Now let's plot the TF-IDF value for `"british"`, `"america"`, `"war"`, and `"jobs"` on the y-axis and plot the years on the x-axis.

In [None]:
# Plotting TF-IDF scores for specific words across different years.
# 'x' is a list or array representing years corresponding to each document.
x = inaug_tfidf.index

plt.plot(x, inaug_tfidf['british'], label="british")
# Plot the TF-IDF scores of the word "british" across different years.

plt.plot(x, inaug_tfidf['america'], label="america")
# Plot the TF-IDF scores of the word "america" across different years.

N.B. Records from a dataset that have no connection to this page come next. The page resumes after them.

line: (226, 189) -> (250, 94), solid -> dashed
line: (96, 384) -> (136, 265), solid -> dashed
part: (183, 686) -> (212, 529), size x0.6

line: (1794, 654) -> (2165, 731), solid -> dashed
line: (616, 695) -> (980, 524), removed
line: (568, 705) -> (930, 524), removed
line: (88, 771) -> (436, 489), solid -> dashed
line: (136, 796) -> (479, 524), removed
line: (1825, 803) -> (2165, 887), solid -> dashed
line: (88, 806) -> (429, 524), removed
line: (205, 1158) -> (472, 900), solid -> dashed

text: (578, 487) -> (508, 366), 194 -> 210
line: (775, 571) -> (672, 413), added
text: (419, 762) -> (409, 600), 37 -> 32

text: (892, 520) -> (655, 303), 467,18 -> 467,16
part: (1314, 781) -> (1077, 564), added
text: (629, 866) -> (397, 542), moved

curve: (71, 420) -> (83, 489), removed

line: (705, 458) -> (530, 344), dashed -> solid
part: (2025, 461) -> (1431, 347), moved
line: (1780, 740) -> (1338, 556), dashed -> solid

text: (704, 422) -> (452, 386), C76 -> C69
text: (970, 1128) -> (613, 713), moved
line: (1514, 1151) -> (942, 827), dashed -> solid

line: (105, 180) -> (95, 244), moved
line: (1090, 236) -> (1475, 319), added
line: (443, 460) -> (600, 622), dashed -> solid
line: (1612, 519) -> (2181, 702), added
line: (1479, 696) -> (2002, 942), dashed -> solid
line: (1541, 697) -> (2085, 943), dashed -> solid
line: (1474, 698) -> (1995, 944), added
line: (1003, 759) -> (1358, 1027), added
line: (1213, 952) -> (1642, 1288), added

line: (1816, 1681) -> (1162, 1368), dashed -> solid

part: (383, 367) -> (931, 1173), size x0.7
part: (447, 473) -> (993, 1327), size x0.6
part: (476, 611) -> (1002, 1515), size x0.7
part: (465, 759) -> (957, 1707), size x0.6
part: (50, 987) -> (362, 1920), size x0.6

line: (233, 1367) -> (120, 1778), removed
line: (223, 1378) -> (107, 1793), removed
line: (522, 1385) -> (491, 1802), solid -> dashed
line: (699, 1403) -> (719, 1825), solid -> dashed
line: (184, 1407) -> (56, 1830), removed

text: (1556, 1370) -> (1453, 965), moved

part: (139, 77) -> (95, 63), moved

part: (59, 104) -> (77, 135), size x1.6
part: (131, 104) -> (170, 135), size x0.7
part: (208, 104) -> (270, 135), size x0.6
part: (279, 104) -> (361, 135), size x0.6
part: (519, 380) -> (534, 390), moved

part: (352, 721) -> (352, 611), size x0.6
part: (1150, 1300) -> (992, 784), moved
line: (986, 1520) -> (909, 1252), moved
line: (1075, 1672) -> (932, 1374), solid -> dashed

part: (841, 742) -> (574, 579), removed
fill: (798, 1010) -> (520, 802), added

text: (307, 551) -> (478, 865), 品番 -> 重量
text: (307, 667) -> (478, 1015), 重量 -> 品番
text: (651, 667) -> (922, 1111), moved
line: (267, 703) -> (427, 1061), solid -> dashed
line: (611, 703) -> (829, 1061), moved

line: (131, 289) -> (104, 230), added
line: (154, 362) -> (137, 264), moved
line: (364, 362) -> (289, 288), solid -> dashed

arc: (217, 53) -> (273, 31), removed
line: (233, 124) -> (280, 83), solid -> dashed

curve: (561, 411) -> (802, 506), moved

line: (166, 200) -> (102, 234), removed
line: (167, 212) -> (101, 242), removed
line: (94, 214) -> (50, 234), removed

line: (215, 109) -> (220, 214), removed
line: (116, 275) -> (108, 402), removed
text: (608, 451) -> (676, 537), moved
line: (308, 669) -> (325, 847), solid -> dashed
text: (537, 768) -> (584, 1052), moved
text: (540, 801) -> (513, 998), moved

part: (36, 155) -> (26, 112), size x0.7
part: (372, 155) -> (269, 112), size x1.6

plt.plot(x, inaug_tfidf['war'], label="war")
# Plot the TF-IDF scores of the word "war" across different years.

plt.plot(x, inaug_tfidf['jobs'], label="jobs")
# Plot the TF-IDF scores of the word "jobs" across different years.

# Setting the labels for the x and y axes.
plt.xlabel('Year')
plt.ylabel('TF-IDF')

# Adding a legend to the upper right corner of the plot.
plt.legend(loc="upper right")

# Setting the x-axis ticks. np.arange(0, 56, step=5) suggests the range starts at 0, 
# ends before 56, with a step of 5 for better visualization.
plt.xticks(np.arange(0, 56, step=5))

# Display the plot.
plt.show();

What kind of trend can you see from the plot?

Now you should be able to finish D7!